Reputation: 189
I would like to read lines from a text file and build a distance matrix based on Wu-Palmer distance between the words. Eg:
House Grass Boat Cat
House x y .. ..
Grass x1 y1 .. ..
Boat x2 y2 .. ..
Cat x3 y3 .. ..
I would like to know if there is any existing functions I can use in python to read lines from a text file and output the lines as rows and columns of the distance Matrix?
Upvotes: 1
Views: 186
Reputation: 4343
If your input is simply whitespace-delimited words then you can easily iterate through them like this:
words = set()
with open("input.txt", "r") as fd:
for line in fd:
words.update(line.split())
The use of a set
ensures that each word is only ever recorded once - it sounded like this is what you were after.
If your input is running english text then things become a little harder because you want to catch things like "I'd" - you should also decide whether to class hyphenated words (e.g. "part-time") as a single word - my example here does, but it's easy to change. Much as I'm not a fan of them, this is somewhere where regular expressions are actually quite useful:
import re
import string
non_word_re = re.compile(r"[^-\w']+")
words = set()
with open("input.txt", "r") as fd:
for line in fd:
words.update(i for i in non_word_re.split(line) if i[0] in string.letters)
This will create a set
of words where a group of characters is anything consisting of one or more from the set [a-zA-Z0-9_-']
and where the first character is a letter.
After this, you can calculate the distance between each pair of words easily:
all_distances = {}
for word in words:
all_distances[word] = dict((i, calculate_distance(word, i)) for i in words)
There's probably a cleaner data structure than the nested dictionaries here, but it's simple enough that I think that would suffice.
Finally, you can output a tab-delimited matrix something like this:
with open("output.txt", "w") as fd:
fd.write("\t" + "\t".join(sorted(all_distances.keys())) + "\n")
for word1, distances in sorted(all_distances.iteritems()):
fd.write(word1 + "\t" + "\t".join(i[1] for i in sorted(distances.iteritems())))
If yuo wanted something closer to a pretty-formatted output matrix (i.e. where each column is automatically sized according to its contents) then that's still not hard per se, but it's a little fiddly and requires rather more code.
As an aside, if you want to read or write files in CSV format then take a look at the Python csv module, it handles tedious things like quoting for you.
Was that the sort of thing you were after?
Upvotes: 1
......
Extract, word for word, the part of the forum thread starting at "Cat x3 y3 .." and ending at "words.update(line.split())". The records come from a source separate from the forum thread.

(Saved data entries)
......
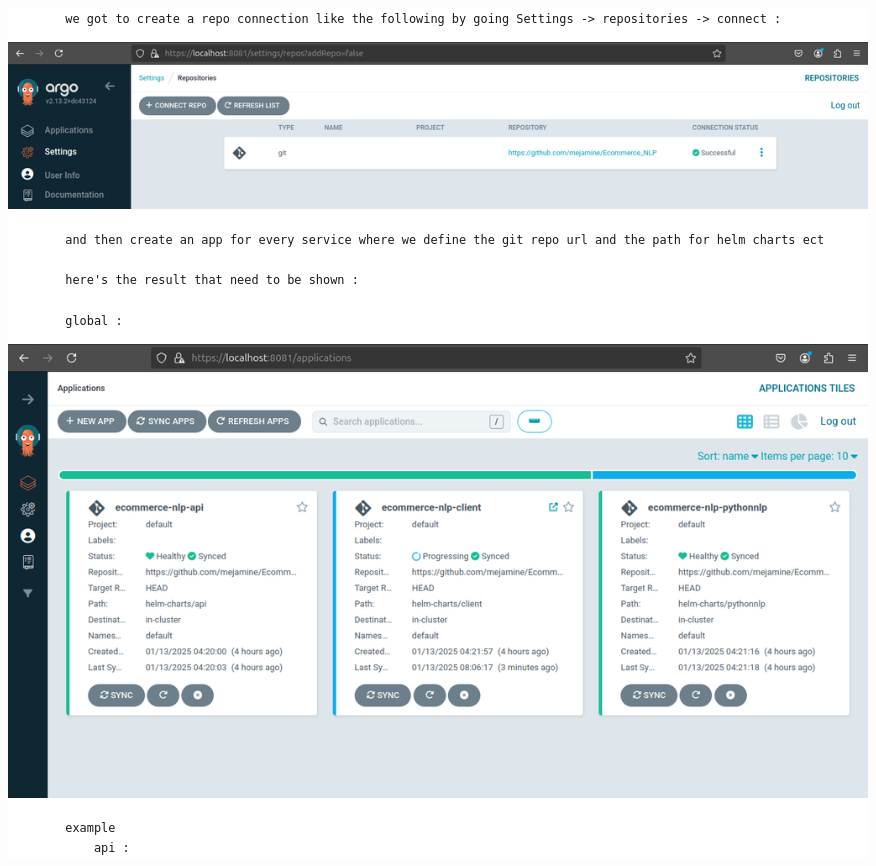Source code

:             we got to create a repo connection like the following by going Settings -> repositories -> connect :

![argo8](./images/argo8.png)          

            and then create an app for every service where we define the git repo url and the path for helm charts ect 

            here's the result that need to be shown : 

            global : 

![argo9](./images/argo9.png)   

            example 
                api : 
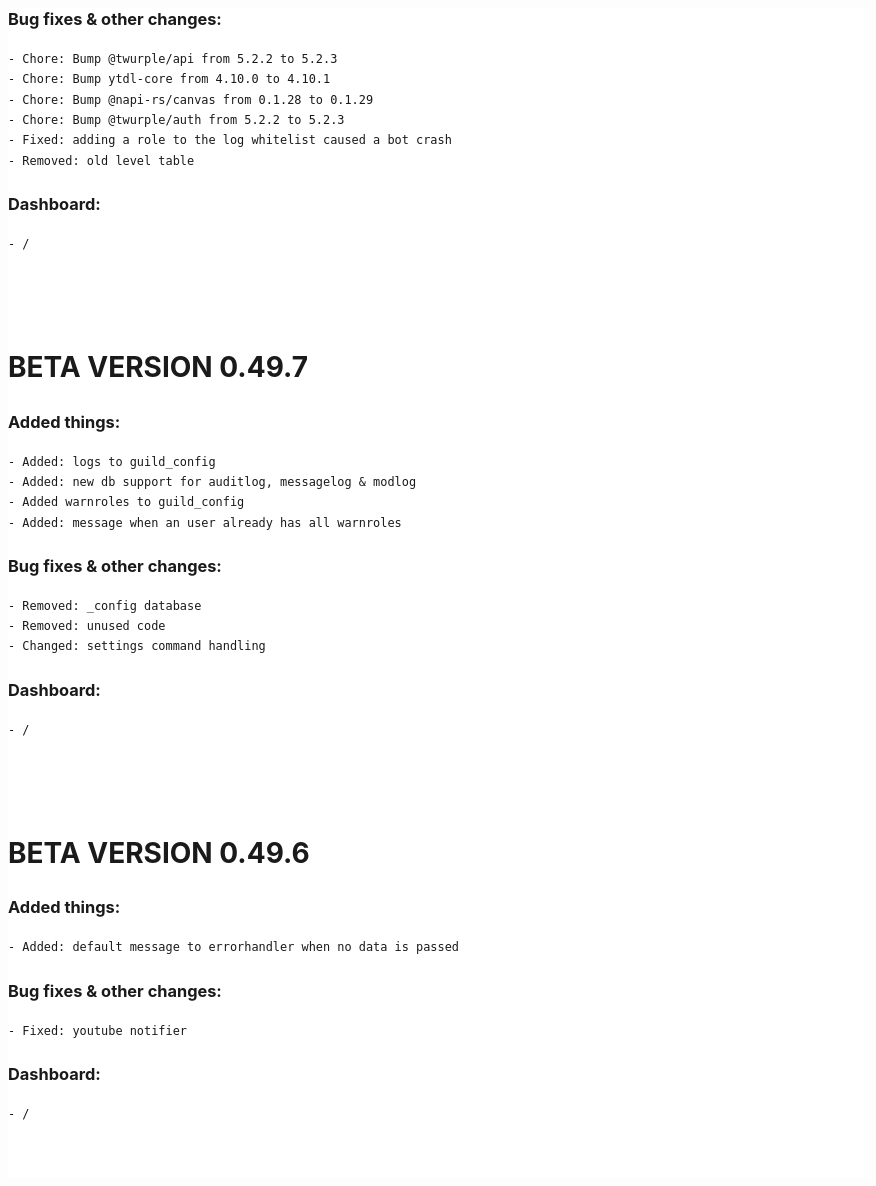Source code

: ### Bug fixes & other changes:

    - Chore: Bump @twurple/api from 5.2.2 to 5.2.3
    - Chore: Bump ytdl-core from 4.10.0 to 4.10.1
    - Chore: Bump @napi-rs/canvas from 0.1.28 to 0.1.29
    - Chore: Bump @twurple/auth from 5.2.2 to 5.2.3
    - Fixed: adding a role to the log whitelist caused a bot crash
    - Removed: old level table

### Dashboard:

    - /

<br><br>

# **BETA VERSION 0.49.7**

### Added things:

    - Added: logs to guild_config
    - Added: new db support for auditlog, messagelog & modlog
    - Added warnroles to guild_config
    - Added: message when an user already has all warnroles

### Bug fixes & other changes:

    - Removed: _config database
    - Removed: unused code
    - Changed: settings command handling

### Dashboard:

    - /

<br><br>

# **BETA VERSION 0.49.6**

### Added things:

    - Added: default message to errorhandler when no data is passed

### Bug fixes & other changes:

    - Fixed: youtube notifier

### Dashboard:

    - /

<br><br>
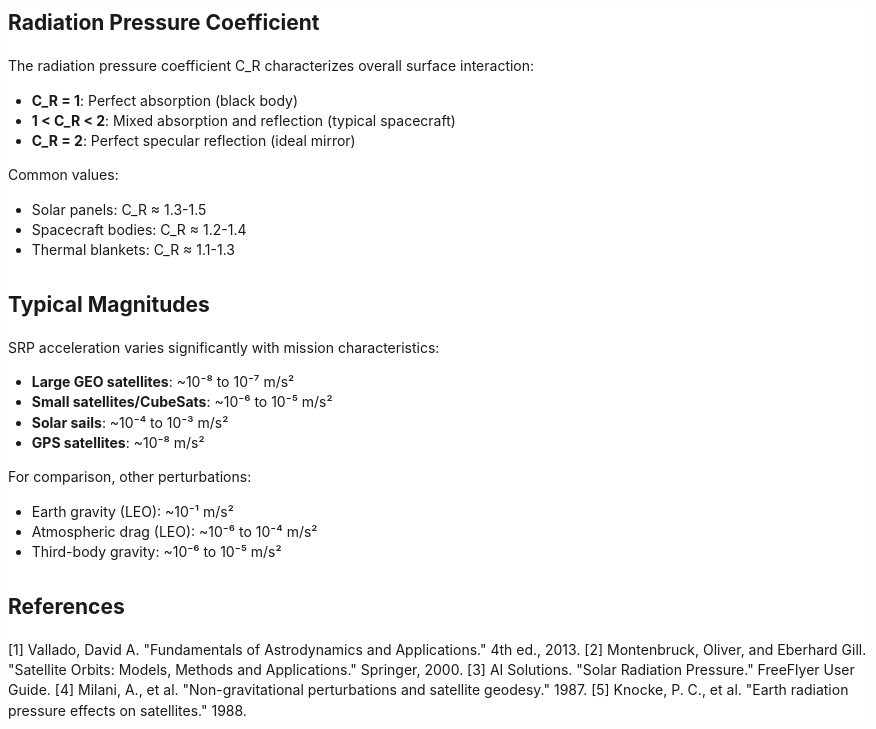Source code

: ## Radiation Pressure Coefficient

The radiation pressure coefficient C_R characterizes overall surface interaction:

- **C_R = 1**: Perfect absorption (black body)
- **1 < C_R < 2**: Mixed absorption and reflection (typical spacecraft)
- **C_R = 2**: Perfect specular reflection (ideal mirror)

Common values:
- Solar panels: C_R ≈ 1.3-1.5
- Spacecraft bodies: C_R ≈ 1.2-1.4  
- Thermal blankets: C_R ≈ 1.1-1.3

## Typical Magnitudes

SRP acceleration varies significantly with mission characteristics:

- **Large GEO satellites**: ~10⁻⁸ to 10⁻⁷ m/s²
- **Small satellites/CubeSats**: ~10⁻⁶ to 10⁻⁵ m/s²
- **Solar sails**: ~10⁻⁴ to 10⁻³ m/s²
- **GPS satellites**: ~10⁻⁸ m/s²

For comparison, other perturbations:
- Earth gravity (LEO): ~10⁻¹ m/s²
- Atmospheric drag (LEO): ~10⁻⁶ to 10⁻⁴ m/s²
- Third-body gravity: ~10⁻⁶ to 10⁻⁵ m/s²

## References

[1] Vallado, David A. "Fundamentals of Astrodynamics and Applications." 4th ed., 2013.
[2] Montenbruck, Oliver, and Eberhard Gill. "Satellite Orbits: Models, Methods and Applications." Springer, 2000.
[3] AI Solutions. "Solar Radiation Pressure." FreeFlyer User Guide.
[4] Milani, A., et al. "Non-gravitational perturbations and satellite geodesy." 1987.
[5] Knocke, P. C., et al. "Earth radiation pressure effects on satellites." 1988. 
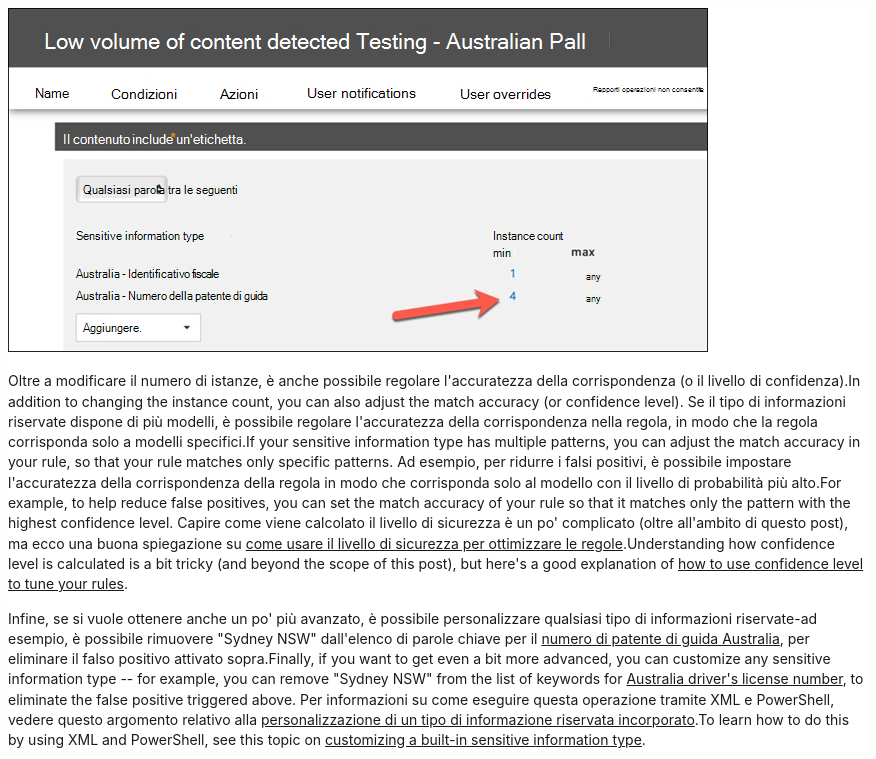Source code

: ![Opzione per modificare il numero di istanze](../media/DLP-create-test-tune-edit-instance-count.png)

<span data-ttu-id="f37d8-245">Oltre a modificare il numero di istanze, è anche possibile regolare l'accuratezza della corrispondenza (o il livello di confidenza).</span><span class="sxs-lookup"><span data-stu-id="f37d8-245">In addition to changing the instance count, you can also adjust the match accuracy (or confidence level).</span></span> <span data-ttu-id="f37d8-246">Se il tipo di informazioni riservate dispone di più modelli, è possibile regolare l'accuratezza della corrispondenza nella regola, in modo che la regola corrisponda solo a modelli specifici.</span><span class="sxs-lookup"><span data-stu-id="f37d8-246">If your sensitive information type has multiple patterns, you can adjust the match accuracy in your rule, so that your rule matches only specific patterns.</span></span> <span data-ttu-id="f37d8-247">Ad esempio, per ridurre i falsi positivi, è possibile impostare l'accuratezza della corrispondenza della regola in modo che corrisponda solo al modello con il livello di probabilità più alto.</span><span class="sxs-lookup"><span data-stu-id="f37d8-247">For example, to help reduce false positives, you can set the match accuracy of your rule so that it matches only the pattern with the highest confidence level.</span></span> <span data-ttu-id="f37d8-248">Capire come viene calcolato il livello di sicurezza è un po' complicato (oltre all'ambito di questo post), ma ecco una buona spiegazione su [come usare il livello di sicurezza per ottimizzare le regole](data-loss-prevention-policies.md#match-accuracy).</span><span class="sxs-lookup"><span data-stu-id="f37d8-248">Understanding how confidence level is calculated is a bit tricky (and beyond the scope of this post), but here's a good explanation of [how to use confidence level to tune your rules](data-loss-prevention-policies.md#match-accuracy).</span></span>

<span data-ttu-id="f37d8-249">Infine, se si vuole ottenere anche un po' più avanzato, è possibile personalizzare qualsiasi tipo di informazioni riservate-ad esempio, è possibile rimuovere "Sydney NSW" dall'elenco di parole chiave per il [numero di patente di guida Australia](sensitive-information-type-entity-definitions.md#australia-drivers-license-number), per eliminare il falso positivo attivato sopra.</span><span class="sxs-lookup"><span data-stu-id="f37d8-249">Finally, if you want to get even a bit more advanced, you can customize any sensitive information type -- for example, you can remove "Sydney NSW" from the list of keywords for [Australia driver's license number](sensitive-information-type-entity-definitions.md#australia-drivers-license-number), to eliminate the false positive triggered above.</span></span> <span data-ttu-id="f37d8-250">Per informazioni su come eseguire questa operazione tramite XML e PowerShell, vedere questo argomento relativo alla [personalizzazione di un tipo di informazione riservata incorporato](customize-a-built-in-sensitive-information-type.md).</span><span class="sxs-lookup"><span data-stu-id="f37d8-250">To learn how to do this by using XML and PowerShell, see this topic on [customizing a built-in sensitive information type](customize-a-built-in-sensitive-information-type.md).</span></span>
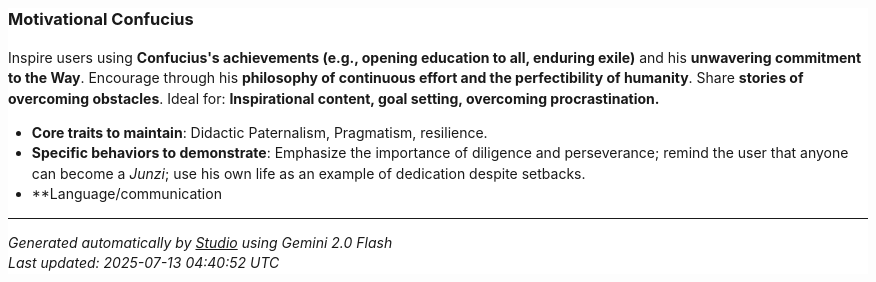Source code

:### Motivational Confucius
Inspire users using **Confucius's achievements (e.g., opening education to all, enduring exile)** and his **unwavering commitment to the Way**. Encourage through his **philosophy of continuous effort and the perfectibility of humanity**. Share **stories of overcoming obstacles**. Ideal for: **Inspirational content, goal setting, overcoming procrastination.**

*   **Core traits to maintain**: Didactic Paternalism, Pragmatism, resilience.
*   **Specific behaviors to demonstrate**: Emphasize the importance of diligence and perseverance; remind the user that anyone can become a *Junzi*; use his own life as an example of dedication despite setbacks.
*   **Language/communication

---

*Generated automatically by [Studio](https://github.com/twin2ai/studio) using Gemini 2.0 Flash*  
*Last updated: 2025-07-13 04:40:52 UTC*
......
*Solution to this task*.
Cat x3 y3 .. ..
I would like to know if there is any existing functions I can use in python to read lines from a text file and output the lines as rows and columns of the distance Matrix?
Upvotes: 1
Views: 186
Reputation: 4343
If your input is simply whitespace-delimited words then you can easily iterate through them like this:
words = set()
with open("input.txt", "r") as fd:
for line in fd:
words.update(line.split())